TCS met analyst expectations for the three months to March 31, 2012, generating profits of Rs 2,932.4 crore, up 1.6 per cent over the previous quarter. Revenues, nevertheless, were only marginally up at Rs 13,259.3 crore. For the full year 2011/12, the company pulled in a topline of Rs 48,894 crore, a spike of 31 per cent over the previous year.
But what will cheer the markets is the company's commentary on the
demand environment this year. The firm plans to hire 50,000 employees in year 2012-13 and will be doling out wage hikes in the range of eight per cent.

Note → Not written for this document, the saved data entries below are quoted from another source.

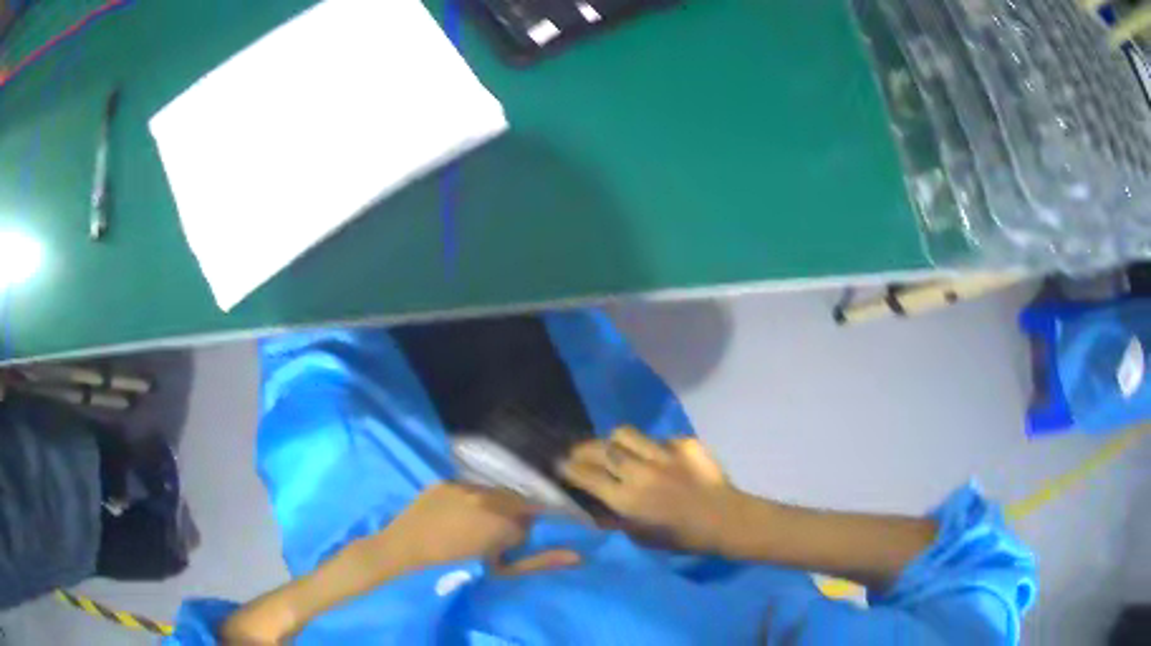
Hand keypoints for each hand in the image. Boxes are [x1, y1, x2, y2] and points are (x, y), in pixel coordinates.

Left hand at [382, 482, 580, 575]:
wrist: (405, 548)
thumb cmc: (454, 566)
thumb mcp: (500, 568)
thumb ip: (540, 561)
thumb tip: (578, 557)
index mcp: (502, 520)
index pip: (534, 516)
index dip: (525, 530)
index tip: (513, 540)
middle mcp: (488, 496)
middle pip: (517, 500)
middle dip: (512, 516)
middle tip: (494, 534)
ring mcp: (465, 485)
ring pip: (495, 492)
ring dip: (494, 505)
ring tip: (474, 523)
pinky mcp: (447, 480)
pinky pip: (470, 487)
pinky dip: (471, 499)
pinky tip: (457, 513)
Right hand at [559, 427, 743, 552]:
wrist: (726, 519)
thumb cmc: (681, 537)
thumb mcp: (641, 536)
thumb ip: (616, 518)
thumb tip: (597, 505)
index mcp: (626, 499)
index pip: (587, 476)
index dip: (569, 468)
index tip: (561, 465)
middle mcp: (639, 472)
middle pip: (600, 449)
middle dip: (583, 449)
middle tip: (580, 452)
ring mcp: (663, 454)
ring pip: (625, 434)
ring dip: (614, 442)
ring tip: (615, 448)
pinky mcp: (683, 443)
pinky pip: (657, 438)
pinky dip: (651, 447)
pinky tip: (658, 458)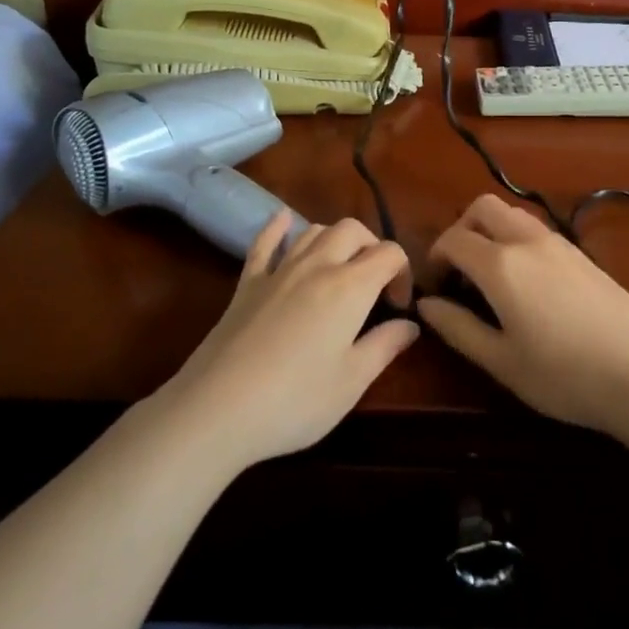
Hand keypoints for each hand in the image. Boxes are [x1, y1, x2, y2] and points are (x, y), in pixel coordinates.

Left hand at [157, 211, 417, 469]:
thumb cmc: (296, 400)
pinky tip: (283, 220)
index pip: (389, 253)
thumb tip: (410, 324)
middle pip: (352, 230)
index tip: (397, 307)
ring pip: (313, 230)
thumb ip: (386, 345)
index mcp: (350, 286)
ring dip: (334, 239)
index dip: (403, 273)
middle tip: (374, 284)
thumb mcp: (353, 381)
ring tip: (340, 268)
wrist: (218, 408)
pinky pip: (264, 243)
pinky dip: (277, 227)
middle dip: (372, 247)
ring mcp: (278, 270)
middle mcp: (317, 265)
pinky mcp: (247, 283)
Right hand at [418, 194, 628, 434]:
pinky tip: (527, 282)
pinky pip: (537, 230)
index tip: (435, 285)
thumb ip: (458, 327)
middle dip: (461, 229)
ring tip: (491, 275)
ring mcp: (559, 242)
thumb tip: (426, 304)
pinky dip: (517, 240)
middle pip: (482, 207)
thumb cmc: (563, 375)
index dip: (435, 257)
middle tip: (459, 270)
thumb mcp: (501, 360)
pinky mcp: (582, 253)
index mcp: (501, 264)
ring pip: (513, 214)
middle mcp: (528, 241)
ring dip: (491, 231)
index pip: (453, 239)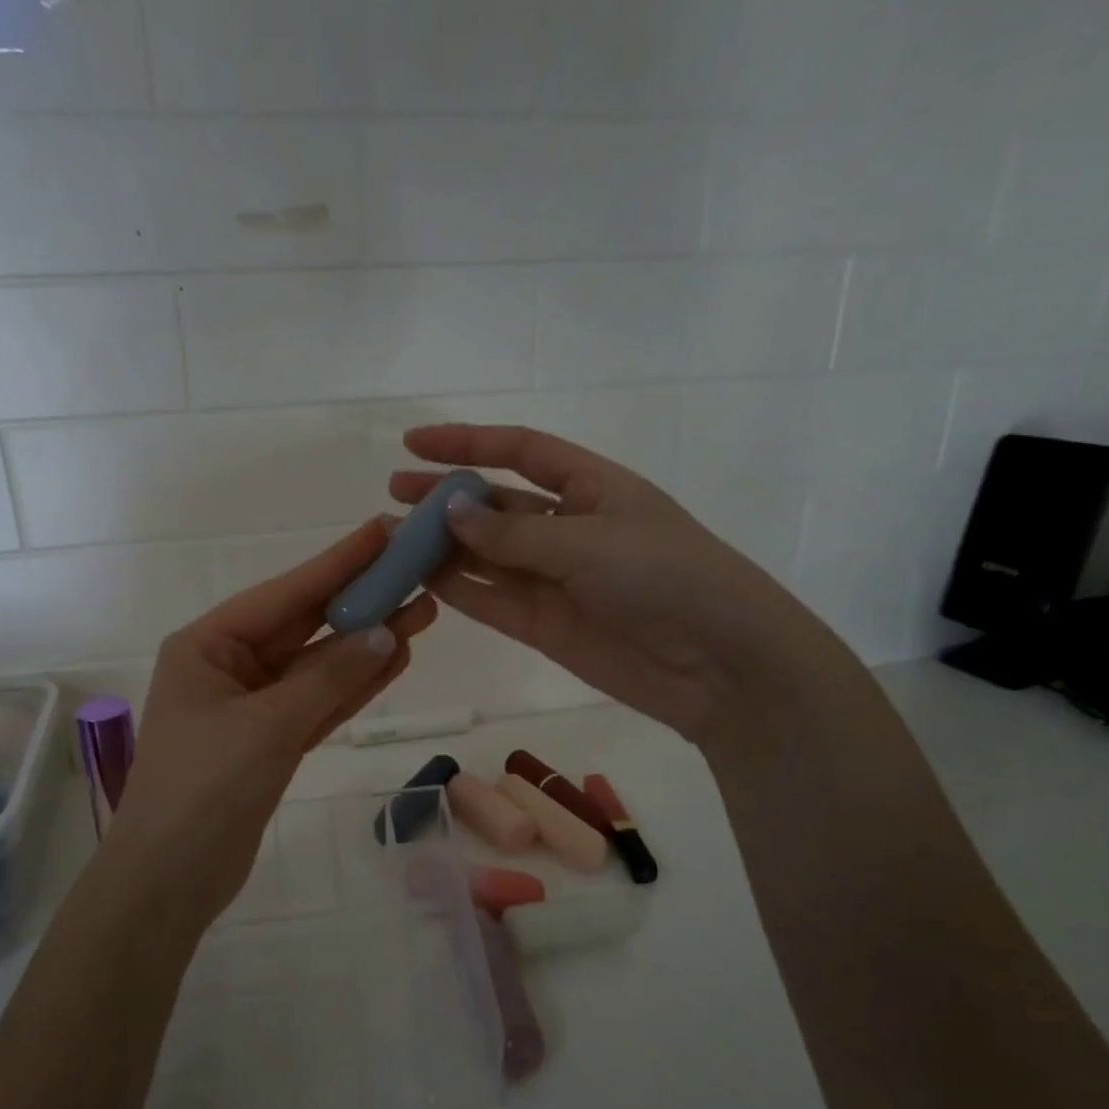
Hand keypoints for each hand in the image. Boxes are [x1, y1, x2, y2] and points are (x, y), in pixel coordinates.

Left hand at [104, 519, 436, 929]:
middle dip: (361, 601)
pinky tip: (395, 658)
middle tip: (418, 571)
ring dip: (366, 642)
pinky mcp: (272, 741)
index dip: (339, 562)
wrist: (168, 882)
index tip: (385, 530)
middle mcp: (230, 666)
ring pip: (319, 665)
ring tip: (422, 611)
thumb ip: (328, 679)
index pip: (286, 593)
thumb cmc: (203, 791)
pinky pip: (320, 701)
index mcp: (208, 645)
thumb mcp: (266, 727)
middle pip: (306, 625)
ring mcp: (252, 705)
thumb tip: (385, 633)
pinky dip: (354, 684)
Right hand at [391, 424, 836, 742]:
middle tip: (393, 496)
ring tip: (390, 540)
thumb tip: (448, 509)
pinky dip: (457, 589)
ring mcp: (554, 579)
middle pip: (495, 505)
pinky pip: (491, 599)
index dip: (468, 442)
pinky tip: (419, 578)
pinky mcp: (544, 625)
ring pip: (485, 556)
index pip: (521, 452)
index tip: (414, 442)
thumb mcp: (588, 542)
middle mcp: (568, 528)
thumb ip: (512, 532)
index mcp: (591, 488)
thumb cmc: (665, 577)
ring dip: (441, 548)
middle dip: (444, 498)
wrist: (718, 666)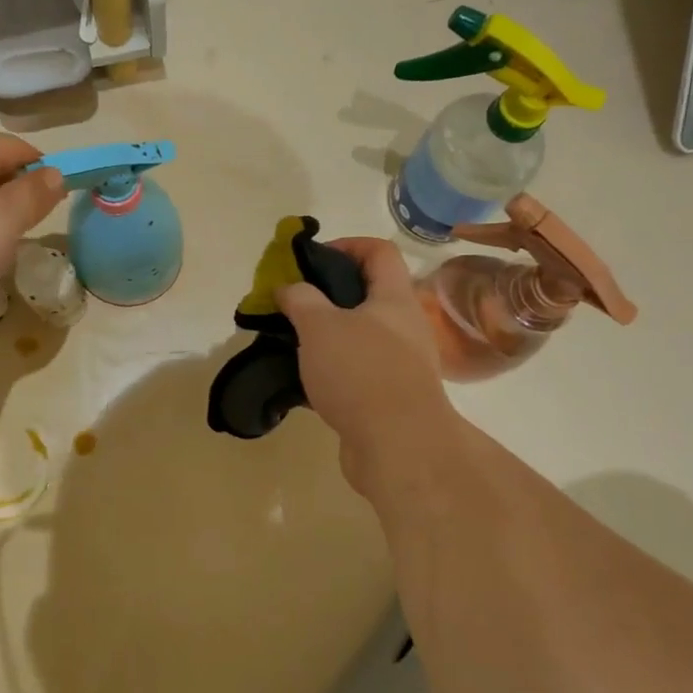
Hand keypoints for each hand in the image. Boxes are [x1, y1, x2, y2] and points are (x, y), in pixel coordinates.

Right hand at [277, 237, 459, 496]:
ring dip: (326, 335)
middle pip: (367, 294)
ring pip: (358, 335)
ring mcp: (400, 364)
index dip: (346, 245)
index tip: (311, 260)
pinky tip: (303, 379)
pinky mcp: (389, 397)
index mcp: (394, 298)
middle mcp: (404, 326)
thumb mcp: (320, 326)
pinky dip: (331, 370)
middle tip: (293, 303)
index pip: (379, 251)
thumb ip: (300, 299)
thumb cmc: (361, 372)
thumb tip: (288, 287)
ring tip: (291, 341)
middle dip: (327, 294)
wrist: (399, 447)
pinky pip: (356, 371)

While TCS does not provide full year guidance, CEO N Chandrasekaran said that the firm's results would come ahead of industry lobby
Nasscom 's projections of 11-14 per cent growth for 2012/13. Infosys, in contrast, had guided to a growth of 8-10 per cent.
"The deal momentum is good, the closures are good and so is the pipeline. Next year will be a good year. The pricing is stable," the CEO said during a press conference in Mumbai.
TCS now has increased its revenue lead over
Infosys. The topline lead now stands at a staggering Rs 15,160 crore. In 2006/07, the revenue difference between the two firms was just Rs 4,792 crore. TCS has been consistently growing faster and in 2011/12 grew at 31 per cent versus Infosys that managed a full year growth rate of 23 per cent.
An executive from a rival top tier company had this to comment post the announcement: "TCS has understood operating in the new normal. They have cracked the code."
Commenting on the results, Dipen Shah, analyst with Kotak Securities said that the 3.3 per cent volume growth that the firm reported in Q4 was encouraging in a tough macro environment. "The management is also pretty confident of growing above the NASSCOM average growth rate for 2012/13. We understand the company has adequate visibility on customer spends and its own market share within that spend. TCS remains our preferred pick in the large cap space," he said.
Shares of TCS closed 2.77 per cent down on the BSE at Rs 1,059.25 on Monday.